The Arizona Republic is Pimping for Kamala Harris

The Arizona Republic is Pimping for Kamala Harris

They Conveniently Forget Her Failed Leadership and the Impact on Taxpayers

The Arizona Republic is invested in J.D. Vance’s “childless cat ladies” comment from a few years ago—so much so that they dug into public data to find 10,000 childless cat ladies in Arizona.

A week ago, it published an article entitled “Arizona has 10,000 ‘childless cat lady’ voters, the margin Trump lost the state by in 2020.” It’s as though they assume these voters are all single-issue, primarily concerned with Vance’s comment, rather than everything else going on—like their wallets.

 
2024 U.S. General Election
AZ Centeral

Again, the cat ladies’ comment is a story from several years ago. The comment was insensitive to some, and I am not here to defend it, but there are more significant issues that affect voters, and those electoral numbers are greater.

For example, the Arizona Republic fails to calculate in their vote margin that the “typical American household must spend an additional $11,434 annually just to maintain the same standard of living they enjoyed in January of 2021.” That inflation is real. Food price increases are real. Mortgage rates are real. Rent prices and evictions are real. Think these real issues matter more than an insensitive comment?

So, while the Arizona Republic believes it is clever and lectures its readers that JD Vance’s comment could be the margin of victory or defeat, it forgets the utter failures of the Biden-Harris Administration and how many possible votes that translates into.

==================================================

## Prompt:
Rewrite the commentary about the Arizona Republic starting with "The Arizona Republic is invested" and going on through "ladies in Arizona.", substituting "voter records" for "public data". Rely only on the commentary about the Arizona Republic.

## Given data:

==================================================

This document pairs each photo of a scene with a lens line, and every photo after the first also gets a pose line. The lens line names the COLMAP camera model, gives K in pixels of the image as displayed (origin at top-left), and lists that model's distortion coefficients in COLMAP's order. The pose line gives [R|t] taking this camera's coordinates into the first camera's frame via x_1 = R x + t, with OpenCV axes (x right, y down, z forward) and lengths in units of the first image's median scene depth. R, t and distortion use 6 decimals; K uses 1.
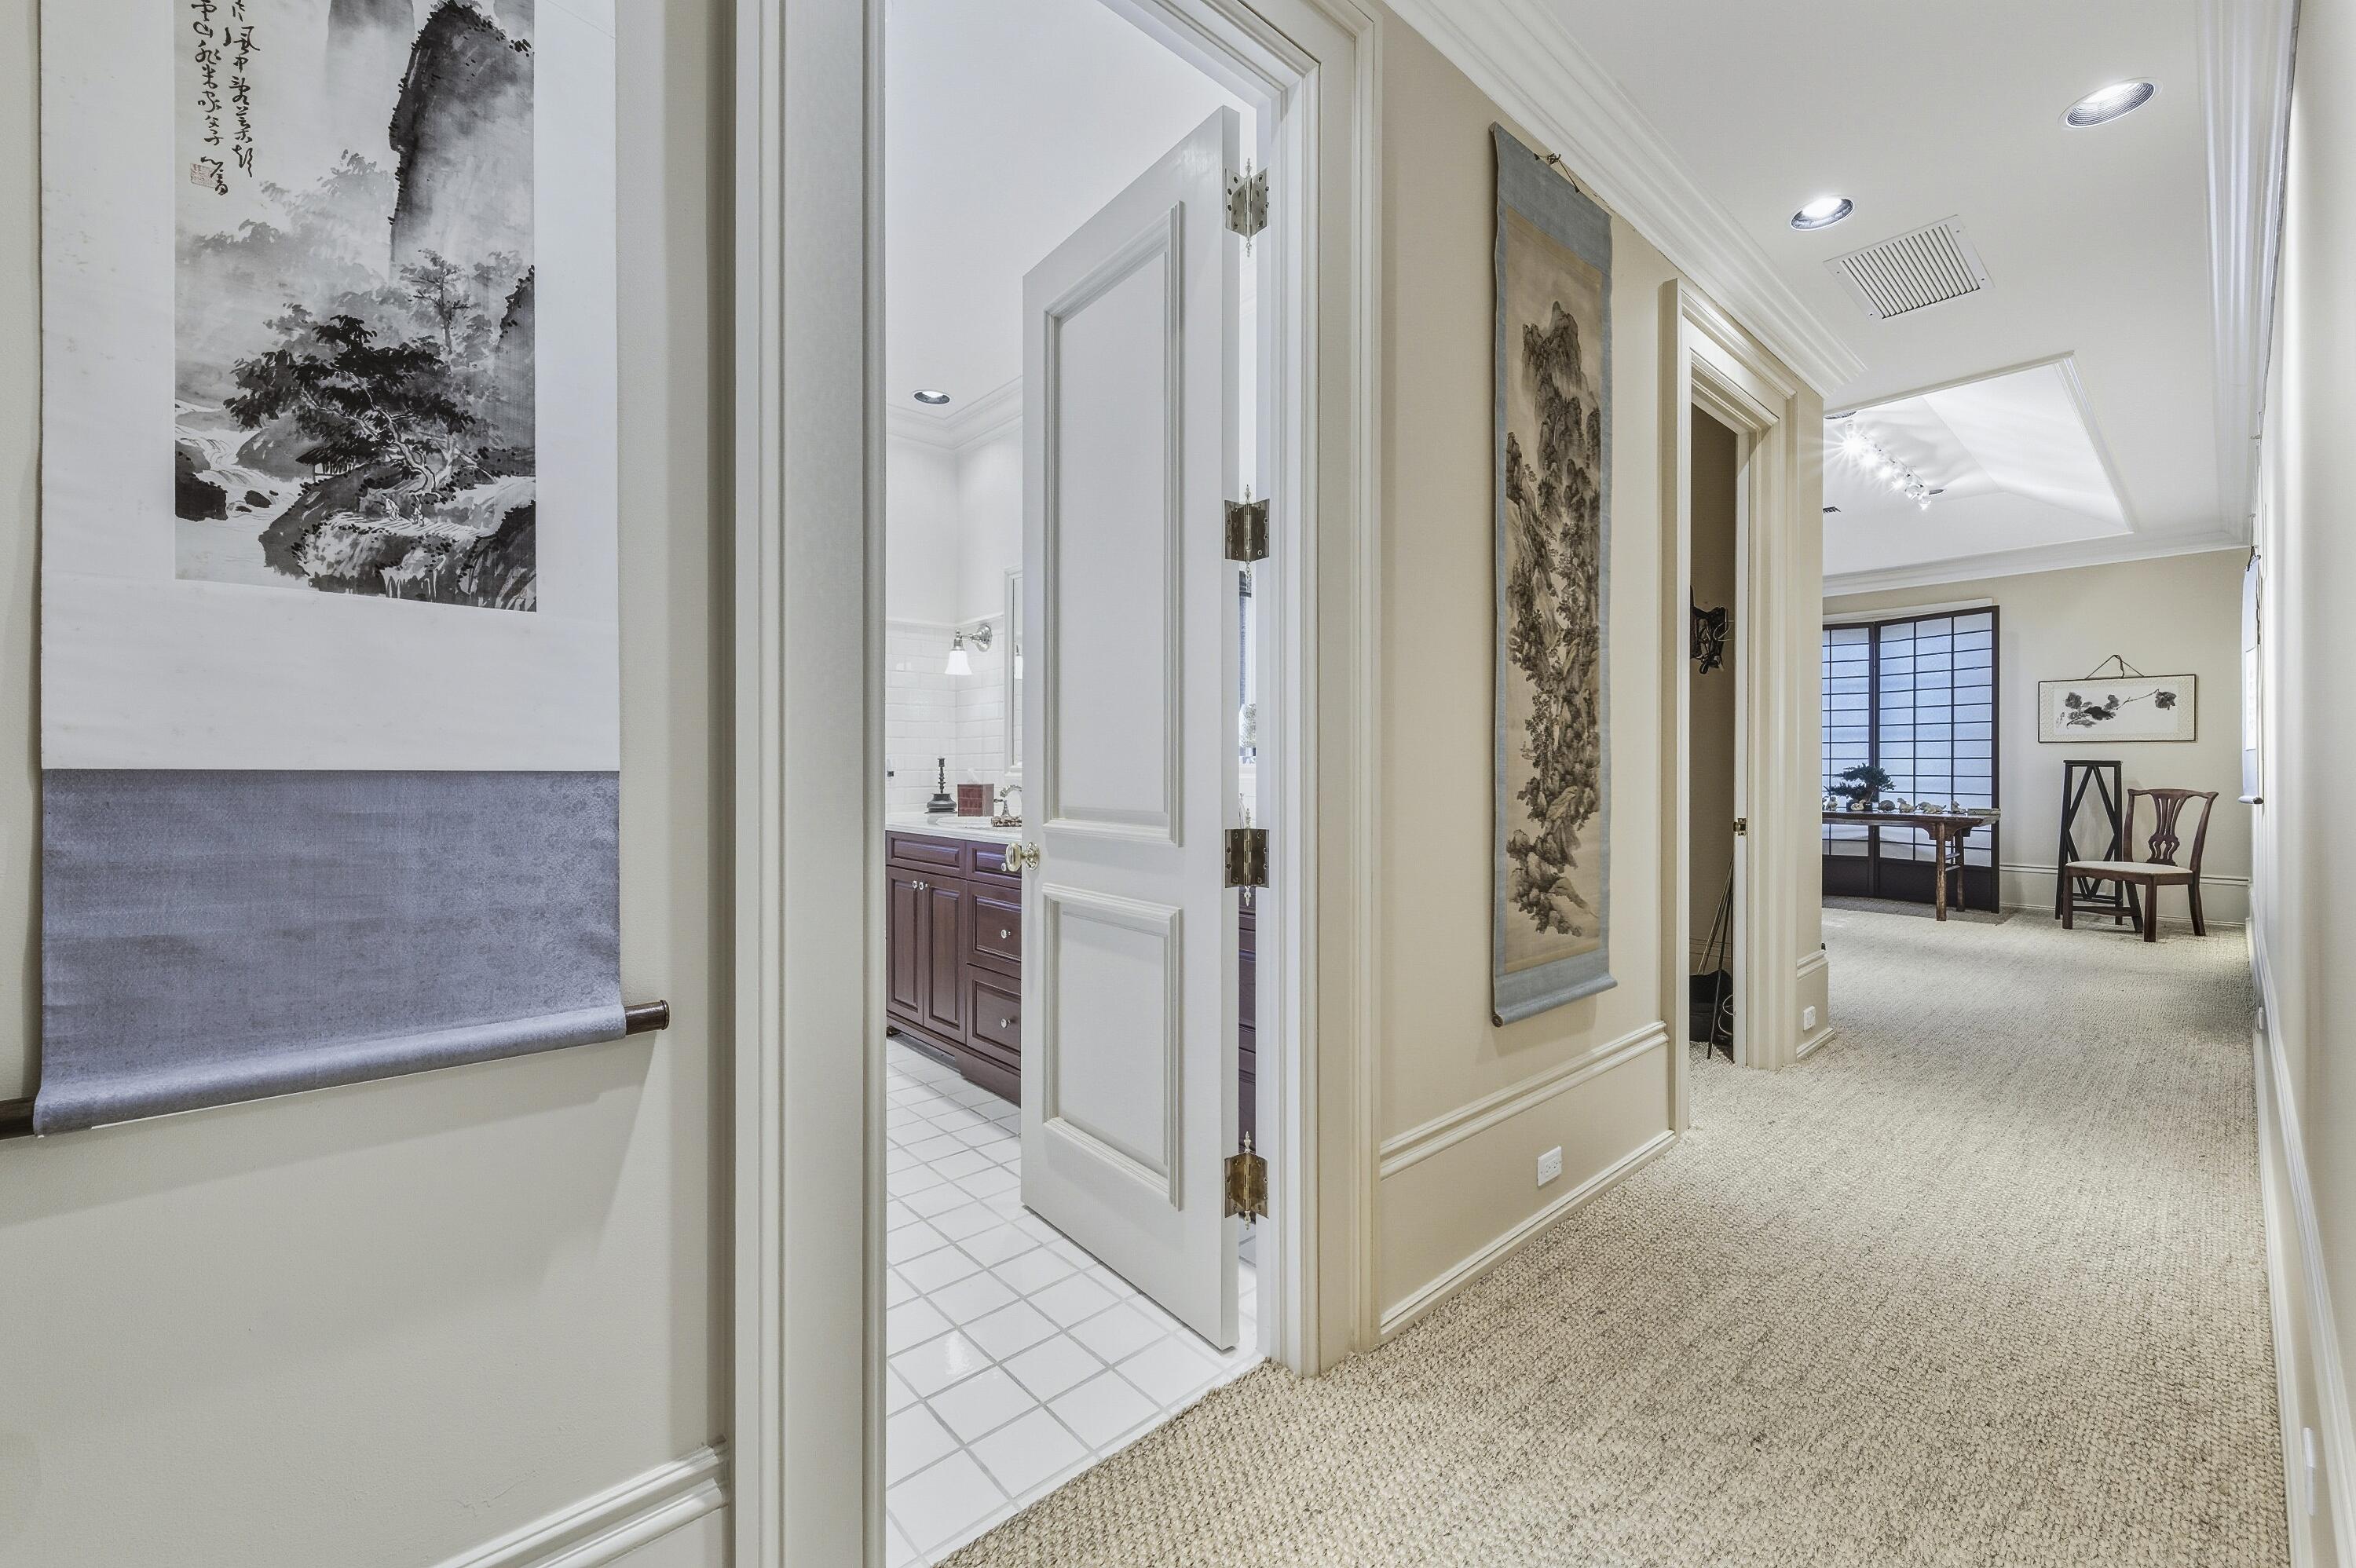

==================================================

## Task solution:
The Arizona Republic is invested in J.D. Vance’s “childless cat ladies” comment from a few years ago—so much so that they dug into voter records to find 10,000 childless cat ladies in Arizona.